Two days later, the city held a liquor hearing for Bonny’s, another storefront gambling parlor. Two Chicago businessmen want to open Bonny’s in the North Ridge Plaza, which includes the Ultra Foods store along Larkin Avenue. The Bonny’s license will go to the city council for a vote on March 4.
This new breed of video gambling does have one predecessor in Joliet.
Hot Pan, an Asian restaurant, has two video gambling machines in its storefront location a few doors down from a Dairy Queen. The restaurant is in the same Dominick’s-anchored shopping center where Blackhawk plans to open a Betty’s Bistro.
Unlike Betty’s Bistro, Hot Pan was already in business before video gambling became legal. And, the machines so far serve more as a sideline than the main attraction. The machines arrived in November, said Bryan Nyssen at Hot Pan, and gambling has grown slowly as people become aware that it’s there.
“We’ve had a lot of people come in and just drop $5 while they’re waiting for their carryout,” Nyssen said. Others will play while eating their dinner at the restaurant. Not many come in just to gamble, Nyssen said, but he does not mind if they do.
“We’ve got a few people who come in and don’t even by a drink. That’s OK,” he said.
The restaurant or bar that hosts the machines gets 35 percent of the profit, or gambler’s losses,
“So far, this has not been a substantial contributor to our income,” Nyssen said.
According to Illinois Gaming Board numbers, gamblers wagered $8,214 at Hot Pan in December, the most recent numbers available. Out of that amount, $1,089 was lost on the machines. Thirty percent of those losses were taxed. The remainder was profit split evenly between Hot Pan and the company that operates the machines.
The biggest video gambling location in Joliet now is Izzy’s, a bar on Theodore Street that became a test site for the machines and was one of the first in Illinois to get them.

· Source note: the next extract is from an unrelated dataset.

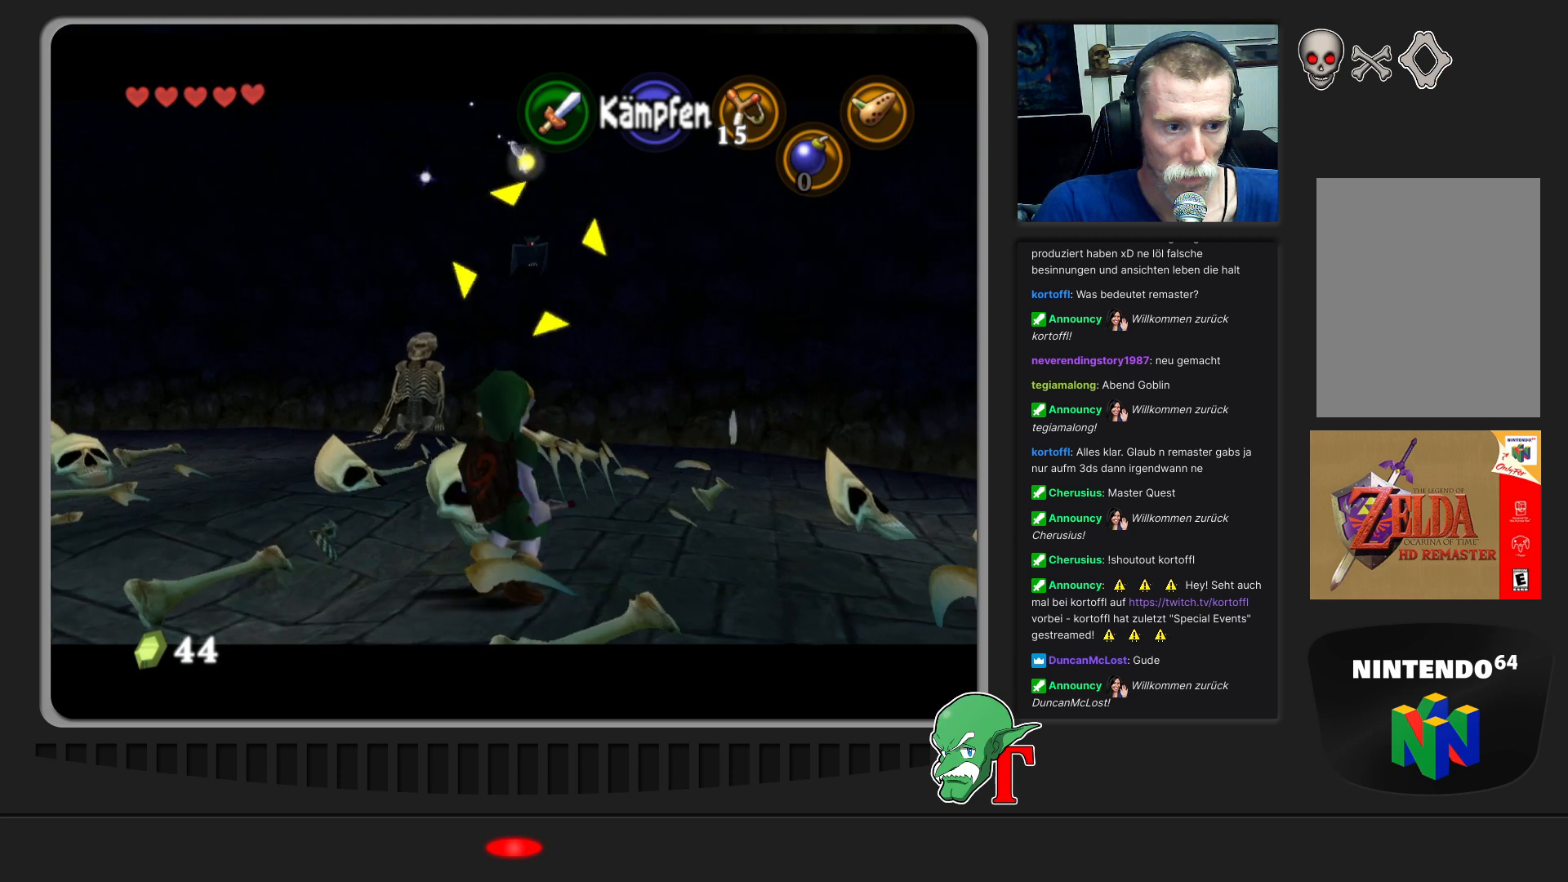
{"buttons": ["C_LEFT"], "left_stick": "up-left", "events": [[33, "C_LEFT", "up"], [267, "left_stick", "up-left"], [467, "C_LEFT", "down"]]}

Gamblers wagered $418,000 at the five machines at Izzy’s in December. The customers won $391,000, leaving $27,000 for profits and taxes.
Owner Alfonso “Izzy” Izquierdo said some new customers have come to his bar for video poker. But mostly, the regulars play the machines.
The extra income from the machines “is important to me,” he said, because it helps pay the bills and get ahead. I can survive without them. But it’s nice to have the extra to get ahead.”
Joliet Mayor Thomas Giarrante, also the city’s liquor commissioner, said many bars in town operate on slim profit margins. So, he has made it a policy not to allow the new bistro-style gambling parlors in the same strip mall where another bar is operating.
The mayor has heard from two other business people interested in opening storefront gambling bistros in Joliet. They have had trouble finding the right location, however.
“You’re right, they are earmarked to women,” Giarrante said. “That’s what I’ve been told by the people who have been in my office.”